WHAT YOU NEED TO DO
Where does the string "statute" appear in the records? Copy every line that contains it.

Saved data entries

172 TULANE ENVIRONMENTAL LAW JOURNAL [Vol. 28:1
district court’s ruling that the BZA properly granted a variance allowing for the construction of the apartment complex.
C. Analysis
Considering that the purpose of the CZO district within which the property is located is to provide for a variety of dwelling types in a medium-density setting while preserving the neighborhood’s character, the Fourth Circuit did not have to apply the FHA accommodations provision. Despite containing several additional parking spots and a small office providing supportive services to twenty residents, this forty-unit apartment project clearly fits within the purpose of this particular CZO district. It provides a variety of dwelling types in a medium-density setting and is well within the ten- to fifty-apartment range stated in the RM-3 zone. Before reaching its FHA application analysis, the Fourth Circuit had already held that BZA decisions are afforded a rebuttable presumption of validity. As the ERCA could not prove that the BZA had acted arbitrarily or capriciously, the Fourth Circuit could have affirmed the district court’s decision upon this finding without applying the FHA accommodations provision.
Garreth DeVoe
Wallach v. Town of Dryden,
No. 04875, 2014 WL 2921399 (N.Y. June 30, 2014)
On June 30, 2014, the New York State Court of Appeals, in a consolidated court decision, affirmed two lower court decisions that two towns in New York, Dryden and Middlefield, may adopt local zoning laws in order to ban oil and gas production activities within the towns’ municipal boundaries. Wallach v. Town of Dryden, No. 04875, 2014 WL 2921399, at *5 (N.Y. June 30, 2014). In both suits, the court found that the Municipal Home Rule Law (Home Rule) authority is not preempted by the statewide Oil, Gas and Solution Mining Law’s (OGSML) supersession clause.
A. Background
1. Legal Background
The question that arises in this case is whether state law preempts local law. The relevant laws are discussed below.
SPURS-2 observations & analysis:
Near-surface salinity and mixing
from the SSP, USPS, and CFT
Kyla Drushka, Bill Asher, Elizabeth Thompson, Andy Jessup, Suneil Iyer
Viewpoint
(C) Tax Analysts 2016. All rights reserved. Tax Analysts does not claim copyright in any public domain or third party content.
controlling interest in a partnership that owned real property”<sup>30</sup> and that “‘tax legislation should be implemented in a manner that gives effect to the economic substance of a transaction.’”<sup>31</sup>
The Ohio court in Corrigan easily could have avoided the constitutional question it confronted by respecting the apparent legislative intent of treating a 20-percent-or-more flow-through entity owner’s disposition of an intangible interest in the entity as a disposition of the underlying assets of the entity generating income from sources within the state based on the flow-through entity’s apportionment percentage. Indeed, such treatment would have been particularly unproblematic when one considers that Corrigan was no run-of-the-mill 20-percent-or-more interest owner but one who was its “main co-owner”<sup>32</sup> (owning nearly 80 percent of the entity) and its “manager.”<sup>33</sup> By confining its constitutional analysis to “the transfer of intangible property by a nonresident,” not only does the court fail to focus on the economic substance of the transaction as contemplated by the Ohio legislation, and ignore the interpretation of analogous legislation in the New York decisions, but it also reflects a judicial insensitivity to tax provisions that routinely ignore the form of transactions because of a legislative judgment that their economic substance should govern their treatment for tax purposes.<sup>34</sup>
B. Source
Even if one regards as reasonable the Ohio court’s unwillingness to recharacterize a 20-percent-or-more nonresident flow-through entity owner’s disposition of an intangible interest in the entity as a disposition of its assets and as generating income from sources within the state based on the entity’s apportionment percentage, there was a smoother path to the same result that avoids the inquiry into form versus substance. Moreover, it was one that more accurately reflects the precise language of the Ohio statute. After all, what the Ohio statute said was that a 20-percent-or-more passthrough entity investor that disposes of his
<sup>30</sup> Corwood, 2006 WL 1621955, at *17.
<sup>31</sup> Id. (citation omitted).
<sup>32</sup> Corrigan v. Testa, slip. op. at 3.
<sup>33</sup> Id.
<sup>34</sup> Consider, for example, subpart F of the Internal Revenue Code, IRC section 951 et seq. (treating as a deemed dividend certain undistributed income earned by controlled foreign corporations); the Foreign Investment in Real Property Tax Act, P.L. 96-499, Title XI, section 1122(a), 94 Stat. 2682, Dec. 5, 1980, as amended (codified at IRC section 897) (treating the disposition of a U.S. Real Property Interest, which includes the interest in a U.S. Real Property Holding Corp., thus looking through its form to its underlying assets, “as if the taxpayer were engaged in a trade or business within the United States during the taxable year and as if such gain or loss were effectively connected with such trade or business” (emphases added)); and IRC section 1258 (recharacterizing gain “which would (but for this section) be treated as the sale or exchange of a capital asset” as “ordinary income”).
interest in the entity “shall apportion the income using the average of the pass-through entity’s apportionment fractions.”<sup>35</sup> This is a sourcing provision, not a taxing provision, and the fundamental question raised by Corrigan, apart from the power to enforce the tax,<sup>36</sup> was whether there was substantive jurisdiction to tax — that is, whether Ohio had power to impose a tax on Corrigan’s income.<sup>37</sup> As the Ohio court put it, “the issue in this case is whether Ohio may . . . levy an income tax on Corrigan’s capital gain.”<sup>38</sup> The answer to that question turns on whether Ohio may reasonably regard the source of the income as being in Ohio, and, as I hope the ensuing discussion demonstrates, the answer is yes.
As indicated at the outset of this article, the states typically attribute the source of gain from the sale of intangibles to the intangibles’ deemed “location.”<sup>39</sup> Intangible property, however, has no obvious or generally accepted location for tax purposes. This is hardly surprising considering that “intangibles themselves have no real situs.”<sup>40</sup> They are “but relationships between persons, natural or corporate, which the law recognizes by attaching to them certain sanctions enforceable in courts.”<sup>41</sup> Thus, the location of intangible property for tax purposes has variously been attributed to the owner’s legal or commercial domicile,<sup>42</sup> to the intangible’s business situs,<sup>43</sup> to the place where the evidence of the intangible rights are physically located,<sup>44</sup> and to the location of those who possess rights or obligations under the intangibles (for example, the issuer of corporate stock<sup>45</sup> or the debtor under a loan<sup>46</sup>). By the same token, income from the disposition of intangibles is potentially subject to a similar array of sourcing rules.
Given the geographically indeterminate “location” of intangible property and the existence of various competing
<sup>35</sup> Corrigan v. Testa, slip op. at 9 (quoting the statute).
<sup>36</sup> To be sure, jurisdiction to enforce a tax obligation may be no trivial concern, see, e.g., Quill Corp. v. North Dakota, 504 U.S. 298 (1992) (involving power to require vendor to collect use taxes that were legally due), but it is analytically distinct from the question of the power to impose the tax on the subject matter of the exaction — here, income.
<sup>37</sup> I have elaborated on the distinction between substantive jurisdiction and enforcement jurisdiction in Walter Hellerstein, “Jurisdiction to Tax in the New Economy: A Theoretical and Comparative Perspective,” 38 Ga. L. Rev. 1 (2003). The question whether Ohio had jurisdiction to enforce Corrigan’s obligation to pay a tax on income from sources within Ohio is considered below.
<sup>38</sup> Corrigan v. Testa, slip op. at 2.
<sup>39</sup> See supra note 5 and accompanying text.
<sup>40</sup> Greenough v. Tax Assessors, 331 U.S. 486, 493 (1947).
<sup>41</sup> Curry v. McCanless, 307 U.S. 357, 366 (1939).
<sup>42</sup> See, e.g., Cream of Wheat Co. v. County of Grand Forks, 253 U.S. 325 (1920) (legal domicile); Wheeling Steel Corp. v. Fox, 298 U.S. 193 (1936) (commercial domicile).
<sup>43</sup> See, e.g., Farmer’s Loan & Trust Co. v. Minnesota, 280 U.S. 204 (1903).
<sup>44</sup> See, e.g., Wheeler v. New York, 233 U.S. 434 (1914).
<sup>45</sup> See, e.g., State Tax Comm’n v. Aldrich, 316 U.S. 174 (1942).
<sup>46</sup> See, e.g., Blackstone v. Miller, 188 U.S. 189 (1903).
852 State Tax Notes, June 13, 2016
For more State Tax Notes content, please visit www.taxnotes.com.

THE ANSWER
Even if one regards as reasonable the Ohio court’s unwillingness to recharacterize a 20-percent-or-more nonresident flow-through entity owner’s disposition of an intangible interest in the entity as a disposition of its assets and as generating income from sources within the state based on the entity’s apportionment percentage, there was a smoother path to the same result that avoids the inquiry into form versus substance. Moreover, it was one that more accurately reflects the precise language of the Ohio statute. After all, what the Ohio statute said was that a 20-percent-or-more passthrough entity investor that disposes of his
<sup>35</sup> Corrigan v. Testa, slip op. at 9 (quoting the statute).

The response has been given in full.